なお、複数のSEOプラグインを入れると設定が競合したり不必要な負荷がかかったりする可能性があるため、注意しましょう。
4. コンテンツSEOの基本:質の高い記事作り
ここでいう「質の高い記事」は、検索エンジンとユーザーの両方にとって価値のある情報のことを指します。ユーザーの検索意図を満たすコンテンツ、記事の作り方の一例として次の対応をご検討ください。
キーワードの選定
記事を作る際には、まずは狙うキーワードを明確にすることが重要です。
例えば、あなたのサイトが初心者向けの料理教室ならば「料理教室 初心者」「料理教室 地域名◯◯」、オンライン料理教室なら「料理教室 オンライン」「料理教室 動画」などユーザーが検索しそうな言葉をリストアップしてみましょう。
- キーワードの探し方
検索エンジンのサジェスト機能やキーワードプランナーなどを活用 - ニーズに合わせたキーワード選定
自分が書ける内容とユーザーのニーズが合致したキーワードを優先
タイトルと見出しの付け方
記事タイトルや見出し(h1, h2, h3など)には、狙いたいキーワードを適度に含めると効果的です。ただし、やみくもにキーワードを詰め込むのは逆効果なので注意してください。
- 自然に読める形でキーワードを配置
- h2やh3にも意図的にキーワードを含める
ユーザーの疑問を解決するコンテンツ
検索エンジンは「ユーザーの問題を解決するコンテンツ」を高く評価します。キーワードを検索するユーザーに役立つであろう、具体的な情報やオリジナルのコンテンツを求めています。
- 詳しい手順や画像を添える
- FAQ形式でよくある質問に答える
想定した読者の疑問を先回りして解決する形で記事を構成すると、滞在時間が長くなり、自然と検索エンジンの評価が上がりやすくなります。

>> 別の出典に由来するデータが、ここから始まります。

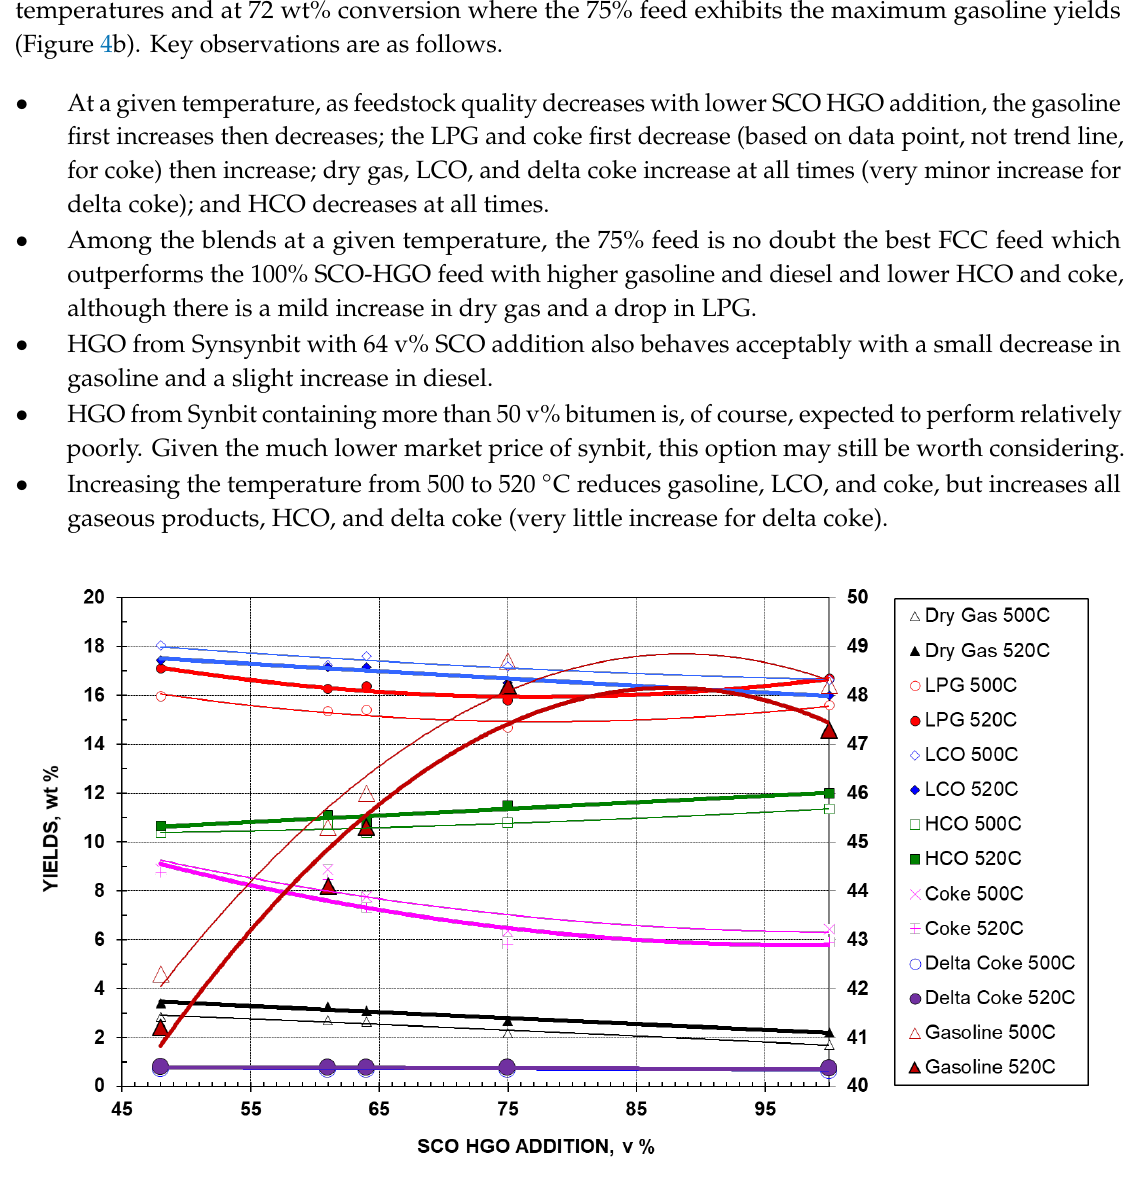
Figure 8. Effect of SCO HGO addition on product yields at 500 and 520 °C. Figure 8. E ff ect of SCO HGO addition on product yields at 500 and 520 ◦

5.サイト内部対策(内部リンクやカテゴリー整理など)
サイト内部対策とは、検索エンジンとユーザーの双方にとってウェブサイトの構造やコンテンツを最適化し、評価を高めるための施策です。
検索エンジンとユーザーにとって、ウェブサイトを分かりやすくするために、次の対応を検討しましょう。
内部リンク
同じサイト内で関連記事を相互にリンクすることで、検索エンジンにサイト全体の構造を正しく伝えることができます。さらに、読者が他の記事に興味を持って移動しやすくなるため、サイト滞在時間が長くなるメリットもあります。
- 関連記事への誘導
記事の最後や途中に自然な形でリンクを設置 - カテゴリーページやタグページの最適化
整理しすぎない・増やしすぎないバランスが大事
カテゴリやタグの設定
カテゴリやタグは、適切に設定しないとサイト内が混乱してしまいます。
- カテゴリは大分類、タグは細かい分類
- 記事数や内容に応じて適度に絞り込み、使いすぎない
タグを増やしすぎると、内容が重複するページが量産され、かえってSEOを阻害する場合があります。
6. サイト外部対策とSNS活用
外部リンク(被リンク)
他サイトからリンクを獲得すると、検索エンジンは「信頼されているサイト」と認識しやすくなります。被リンクを自然に増やすためには、魅力的で有益なコンテンツ作りが欠かせません。
- 良質な記事を公開して、共有したくなる情報を提供
- SNSやコミュニティでの拡散を促す
SNSの活用
特に初期段階では、自分のウェブサイトを認知してもらうためにはSNSを活用するのがおすすめです。X(旧Twitter)やInstagram、Facebookなどで記事をシェアし、アクセスを集めることで、結果的に検索エンジンからの評価も高まることがあります。
ただし、SNSの投稿によるリンクでは、被リンクとしての評価に効果を及ぼすことはないといわれています。
あくまで、SNSのシェアによって認知されることでアクセス数の増加につながる、それをきっかけに被リンクにつながる、といった間接的な効果が期待されるという意味合いです。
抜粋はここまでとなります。